192.0 Seems pretty boring. Not nearly as boring as going up or not moving!
Grand kids are here along with my daughter that has been doing all the fantastic cooking. The one yr old, Vander, is cutting a tooth and has been running a fever. The 3 yr old got really sick too with congestion, cough and fever. So she was up a lot last night crying. 10:30 PM found me heading to Walmart for sick supplies (always worse at night). So it was a very late night. The kids are doing better today.
I did pretty good too. The tendency was still there. I mean after all, it was 11:30 pm and I was at Walmart and the candy bars where right there at the register. I also ended up going all over the store for things I have not needed to find for decades. So I passed my biggest challenge, those pink and white frosted animal cookies, in convenient displays, all over the store. I PASSED without touching! It was still a temptation, but easier than Monday.
Food: Two fried eggs in the morning. I left at 6 am and the blender would have woken the kids. I had several oranges and I think 3, maybe 4 bananas throughout the day. I had 4 oz of meat for lunch along with one of those bananas.
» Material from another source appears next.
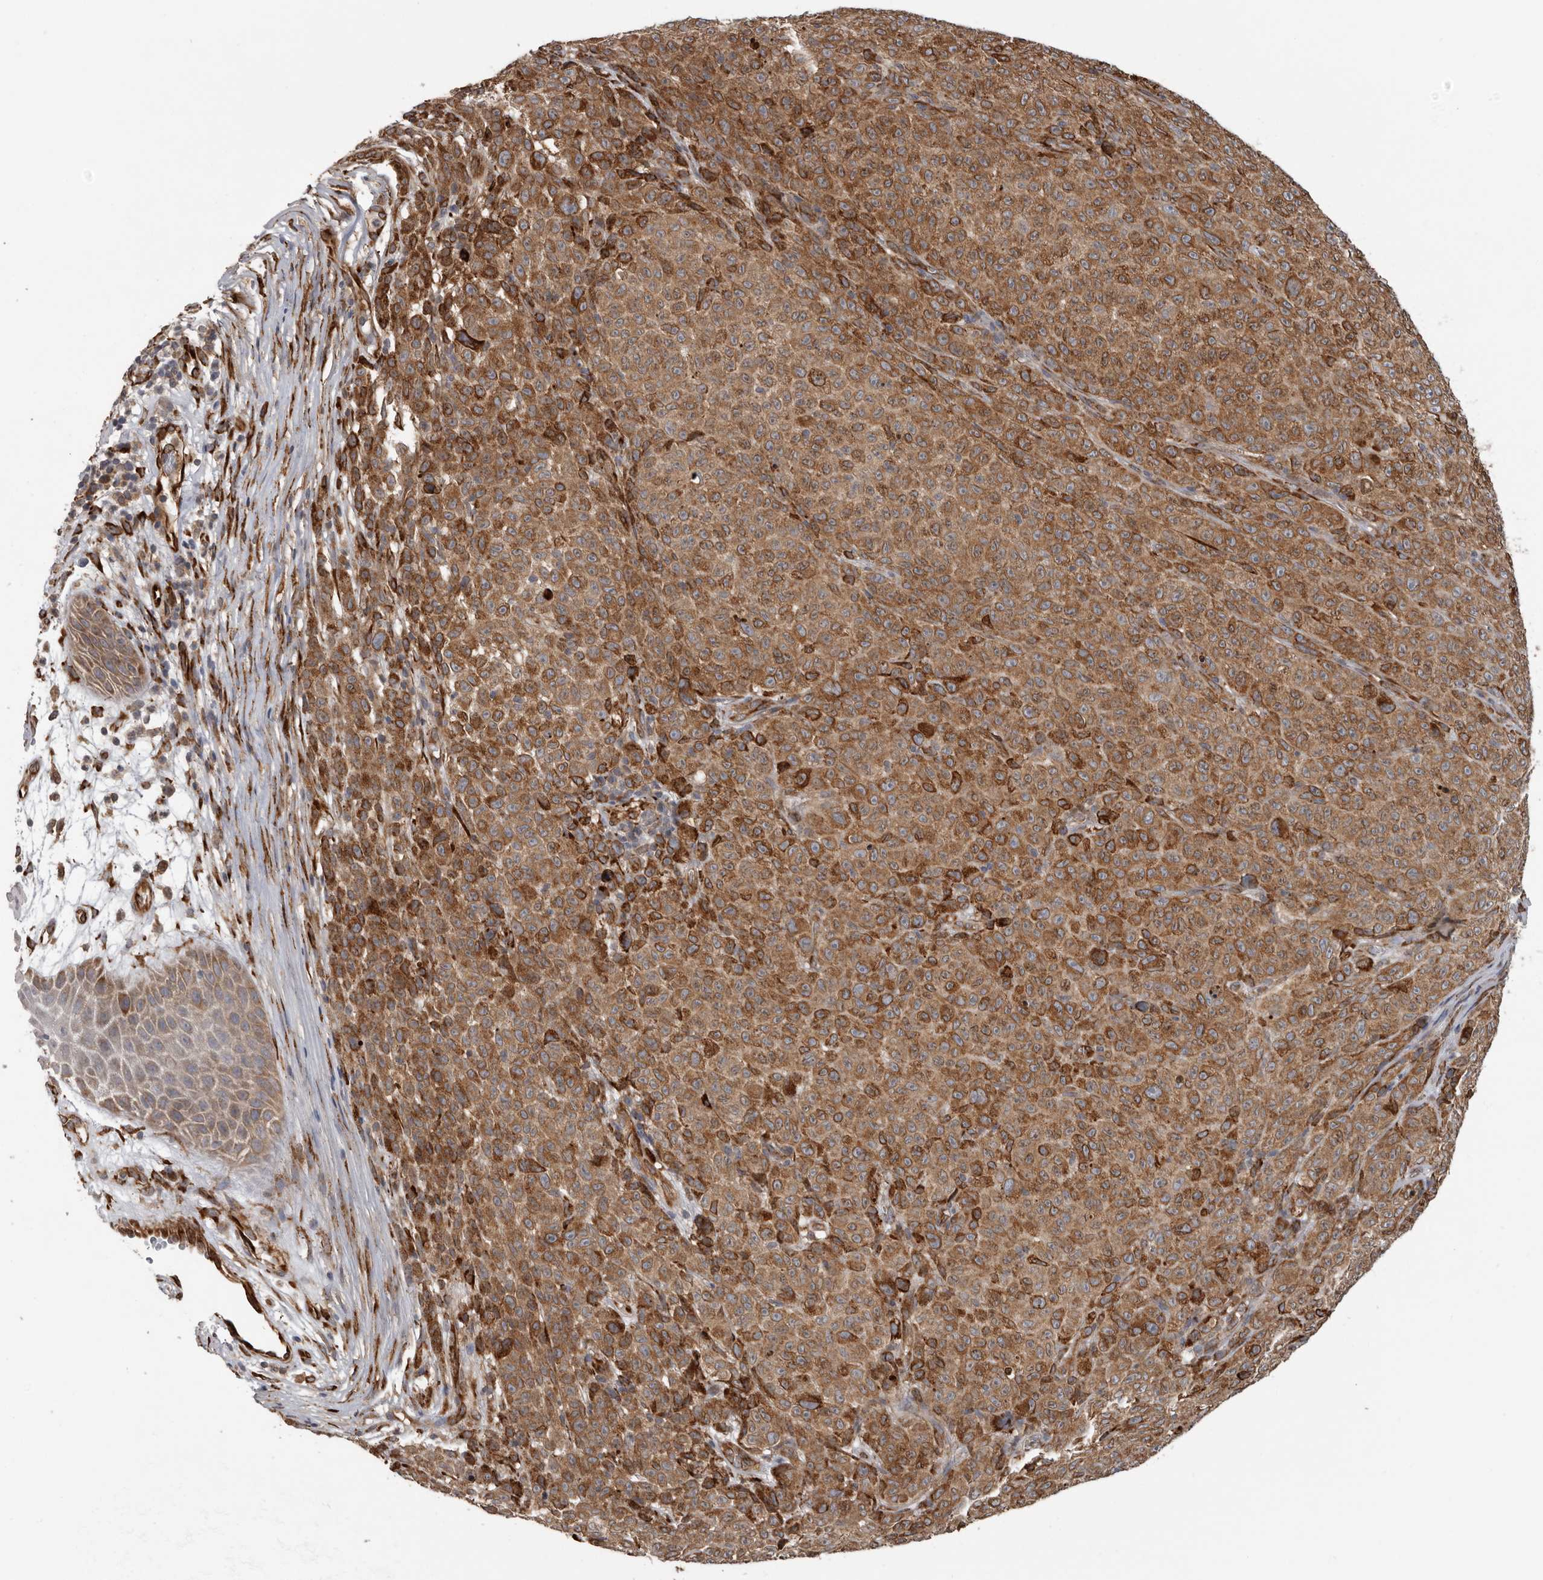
{"staining": {"intensity": "moderate", "quantity": ">75%", "location": "cytoplasmic/membranous"}, "tissue": "melanoma", "cell_type": "Tumor cells", "image_type": "cancer", "snomed": [{"axis": "morphology", "description": "Malignant melanoma, NOS"}, {"axis": "topography", "description": "Skin"}], "caption": "The micrograph reveals a brown stain indicating the presence of a protein in the cytoplasmic/membranous of tumor cells in melanoma.", "gene": "CEP350", "patient": {"sex": "female", "age": 82}}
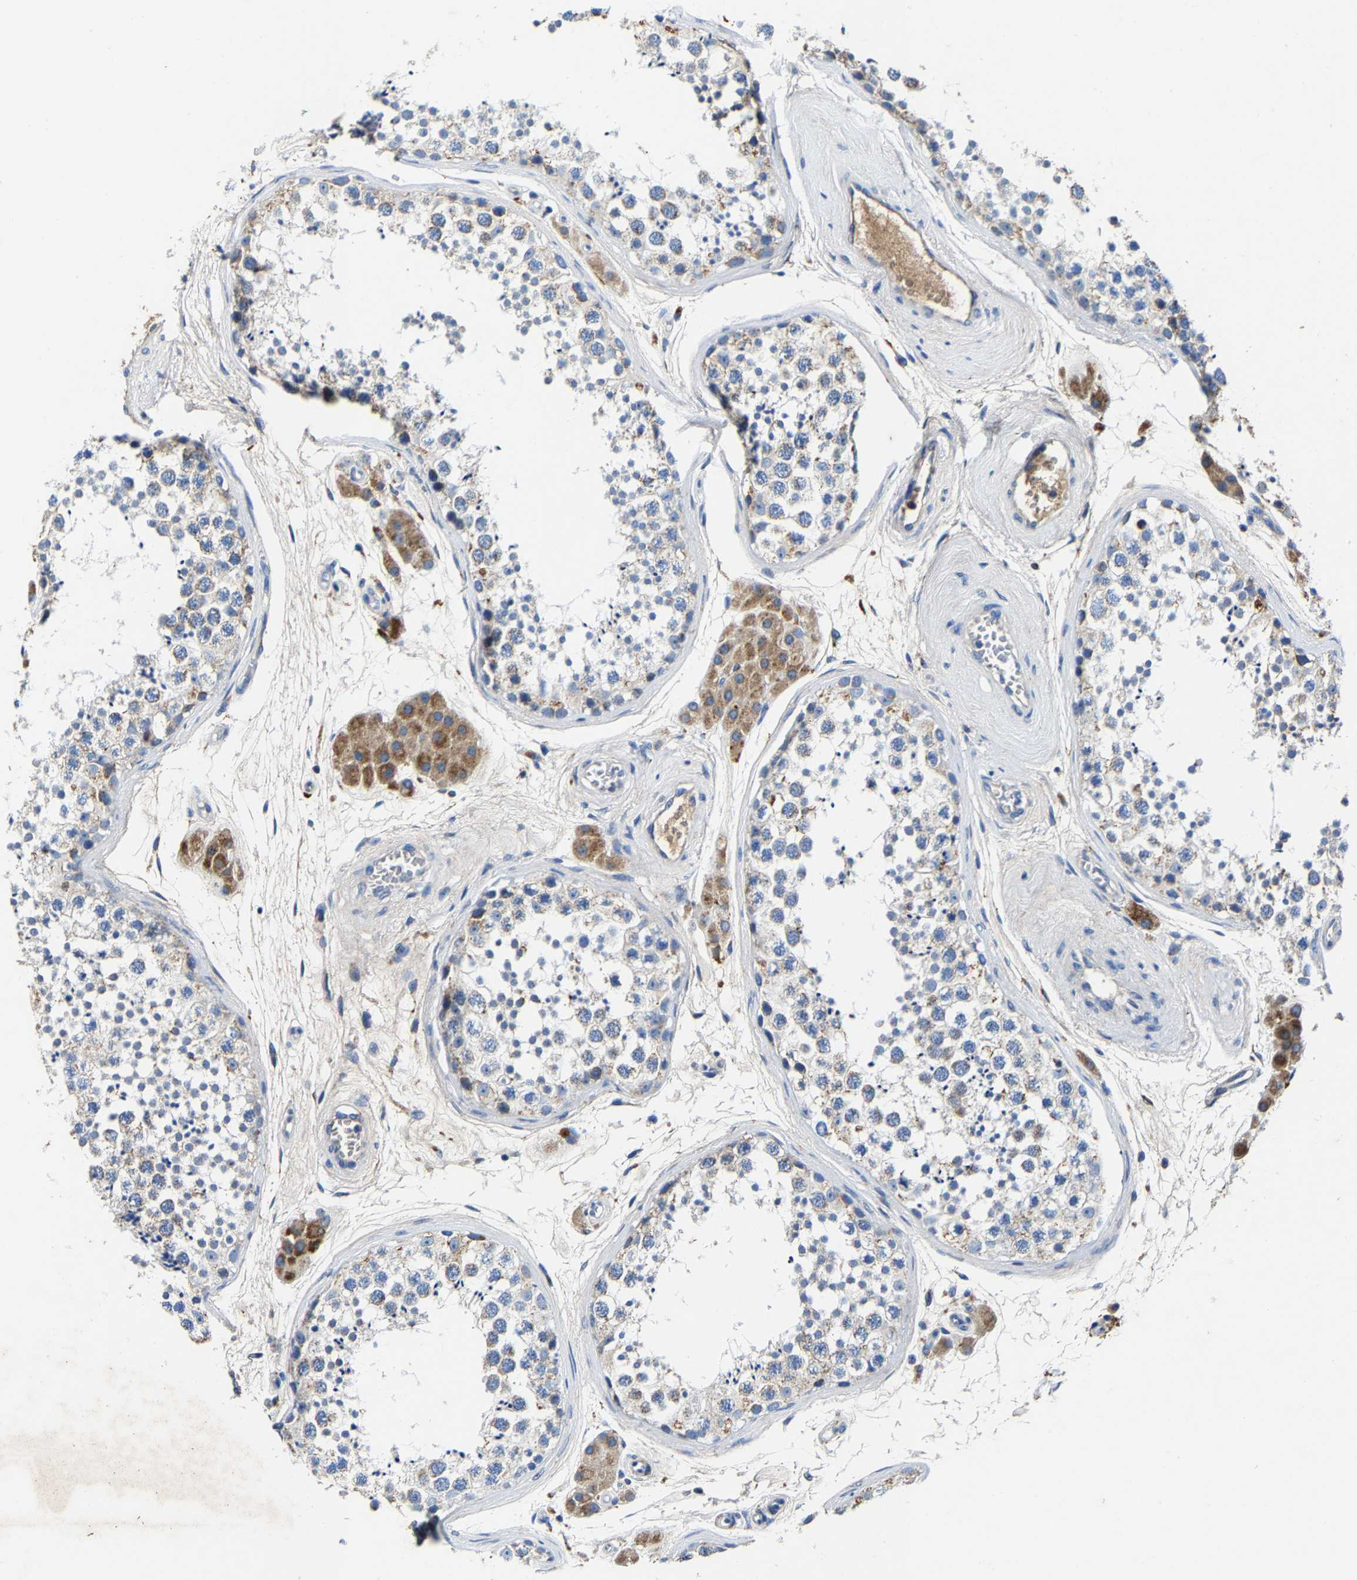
{"staining": {"intensity": "weak", "quantity": "<25%", "location": "cytoplasmic/membranous"}, "tissue": "testis", "cell_type": "Cells in seminiferous ducts", "image_type": "normal", "snomed": [{"axis": "morphology", "description": "Normal tissue, NOS"}, {"axis": "topography", "description": "Testis"}], "caption": "This image is of normal testis stained with IHC to label a protein in brown with the nuclei are counter-stained blue. There is no staining in cells in seminiferous ducts. Nuclei are stained in blue.", "gene": "SLC25A25", "patient": {"sex": "male", "age": 56}}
Dinner was 2 whole wheat English Muffins with Turkey salami and tomatoes and other stuff, kind of a low cal personal pizza, courtesy of Sandi. (Our little Chef is leaving today, if she got enough sleep to drive.)
Exercise: None. Unless you count driving all over.....none.
Mood: Yesterday was rough. Not because of depression. Sometimes life just happens. Sometimes dealing with life is just a bit tough. Like many people, we have things going on in our life that if we had our "rathers", would not be happening. And facing those challenges with honesty and making hard decisions is very upsetting. You want the "good" to continue. If you are lucky (insert blessed) enough to live a long life, what I considered good in my 20's will not be the good I see in my later years.
I will be very open here. But I will only be open with me personally and sometimes when my life involves others, I will need to not be specific. So I am not trying to be mysterious, just trying to be fair. I am blessed that my life is entangled with others. I would not have it any other way.
Really what I am talking about is just life and the progression of life. When I was 20, I could expect a certain level of health and physical ability. I was blessed to have that. 30 was a change, 40 and so on. Made worse by my personal choices. I am glad I did not make worse choices, but not happy with myself about the ones I did make.
Well I KNOW 53 is young. In fact, 93 is looking younger every day. The fact is, things are changing and we have things to face. Add to that changes in life like retirement, insurance, housing needs and so forth.
Yesterday was one of those days. Today is a new day. In fact, Today is my beautiful sisters 50th birthday! She will not read this or Facebook. But I celebrate her joining me in this fabulous decade! I truly am loving the 50's! If you are not here yet, just wait, you will LOVE it!!!!!
Thank you for going to the store. You are still my hero, Mommy!